Wondering if a limit exists or not

[mcastillo356]

TL;DR

My textbook says the limit does not exist. I don't agree, or there is something I miss.

I have opposite conclusions about $\lim_{x \to{-}\infty}{(\sqrt{x^2+x}-x)}$

Quote from my textbook:
"The limit $\lim_{x \to{-}\infty}{(\sqrt{x^2+x}-x)}$ is not nearly so subtle. Since $-x>0$ as $x\rightarrow{-\infty}$, we have $\sqrt{x^2+x}-x>\sqrt{x^2+x}$, which grows arbitrarily large as $x\rightarrow{-\infty}$. The limit does not exist."

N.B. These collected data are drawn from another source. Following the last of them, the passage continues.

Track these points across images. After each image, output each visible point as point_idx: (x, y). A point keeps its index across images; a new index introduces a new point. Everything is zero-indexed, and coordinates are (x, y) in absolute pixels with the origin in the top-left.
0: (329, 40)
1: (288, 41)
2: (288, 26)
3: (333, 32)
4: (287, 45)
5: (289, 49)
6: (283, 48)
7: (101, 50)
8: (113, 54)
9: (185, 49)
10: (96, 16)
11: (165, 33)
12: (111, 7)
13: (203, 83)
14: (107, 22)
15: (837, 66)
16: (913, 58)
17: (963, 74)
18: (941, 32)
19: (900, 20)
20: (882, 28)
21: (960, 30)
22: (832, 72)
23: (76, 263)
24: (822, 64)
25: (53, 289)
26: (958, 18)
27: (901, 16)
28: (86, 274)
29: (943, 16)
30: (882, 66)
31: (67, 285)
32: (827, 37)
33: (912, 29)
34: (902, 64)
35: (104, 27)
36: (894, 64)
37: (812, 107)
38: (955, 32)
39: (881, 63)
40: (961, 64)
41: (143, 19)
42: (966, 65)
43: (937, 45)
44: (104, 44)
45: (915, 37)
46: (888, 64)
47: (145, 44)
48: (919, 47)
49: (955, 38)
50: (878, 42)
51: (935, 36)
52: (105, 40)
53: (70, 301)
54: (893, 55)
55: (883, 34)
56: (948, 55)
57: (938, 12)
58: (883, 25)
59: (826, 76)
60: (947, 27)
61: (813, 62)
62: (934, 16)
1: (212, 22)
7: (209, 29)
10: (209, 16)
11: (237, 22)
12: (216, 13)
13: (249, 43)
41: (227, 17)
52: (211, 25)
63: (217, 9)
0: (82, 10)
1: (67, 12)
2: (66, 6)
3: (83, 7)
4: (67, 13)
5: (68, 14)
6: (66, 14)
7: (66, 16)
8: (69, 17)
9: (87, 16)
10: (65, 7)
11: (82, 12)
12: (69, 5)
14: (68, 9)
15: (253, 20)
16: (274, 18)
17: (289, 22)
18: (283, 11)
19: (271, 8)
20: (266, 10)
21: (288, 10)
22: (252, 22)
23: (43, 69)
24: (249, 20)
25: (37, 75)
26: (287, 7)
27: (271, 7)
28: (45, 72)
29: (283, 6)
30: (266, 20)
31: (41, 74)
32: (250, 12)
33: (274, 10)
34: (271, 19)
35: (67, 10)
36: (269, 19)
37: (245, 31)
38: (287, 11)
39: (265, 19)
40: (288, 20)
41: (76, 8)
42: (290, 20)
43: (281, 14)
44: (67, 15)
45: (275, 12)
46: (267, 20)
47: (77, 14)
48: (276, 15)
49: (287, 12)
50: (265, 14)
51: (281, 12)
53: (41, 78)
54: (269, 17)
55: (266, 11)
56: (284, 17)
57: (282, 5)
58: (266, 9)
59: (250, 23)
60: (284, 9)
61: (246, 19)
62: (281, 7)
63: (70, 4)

But online limits calculators say the limit is $\infty$, and my personal opinion is:
$\lim_{x \to{-}\infty}{(\sqrt{x^2+x}-x)}=\infty-(-\infty)=\infty$

 

[ergospherical]

For $x < 0$,\begin{align*}
\lim_{x \rightarrow -\infty} \sqrt{x^2 + x} - x &= \lim_{x \rightarrow -\infty} |x| \left(\sqrt{1+\dfrac{1}{x}} + 1 \right) \\
&= \lim_{x \rightarrow -\infty} |x| \left( 2 + \dfrac{1}{2x} + O\left( \dfrac{1}{x^2} \right) \right) \\
&= \lim_{x \rightarrow -\infty} 2|x| - \dfrac{1}{2}
\end{align*}which does not exist (i.e. you can make the thing on the right arbitrarily large for sufficiently negative $x$).

 

[fresh_42]

$\pm \infty$ are not numbers. A sequence is divergent if it increases or decreases forever to $\pm \infty$. It is not convergent to infinity. In this sense, the limit does not exist.

 

[Mark44]

[My textbook says the limit does not exist. I don't agree, or there is something I miss.

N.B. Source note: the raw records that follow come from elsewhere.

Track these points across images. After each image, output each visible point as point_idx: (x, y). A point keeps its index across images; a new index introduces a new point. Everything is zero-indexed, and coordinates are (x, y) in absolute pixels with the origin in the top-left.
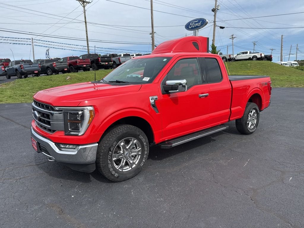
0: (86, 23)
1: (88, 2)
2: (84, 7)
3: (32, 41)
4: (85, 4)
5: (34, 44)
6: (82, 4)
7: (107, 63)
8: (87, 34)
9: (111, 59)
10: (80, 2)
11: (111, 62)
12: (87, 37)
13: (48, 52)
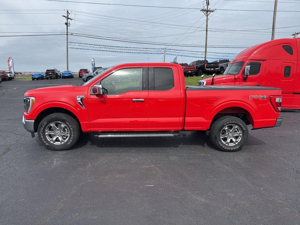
0: (207, 31)
1: (212, 11)
2: (207, 16)
3: (165, 50)
4: (209, 13)
5: (166, 53)
6: (205, 13)
7: (212, 69)
8: (206, 41)
9: (218, 65)
10: (204, 12)
11: (218, 67)
12: (206, 44)
13: (176, 60)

It's sort of a semantics thing. Although we can write $\lim_{x \to \infty}x^2 = \infty$, if the "limit" is $\infty$, we consider the limit to not exist, since $\infty$ is not a number in the real number system.

Another way that the limit can fail to exist is if you get different values on either side of the limit point, as in $\lim_{x \to 0} \frac 1 x$.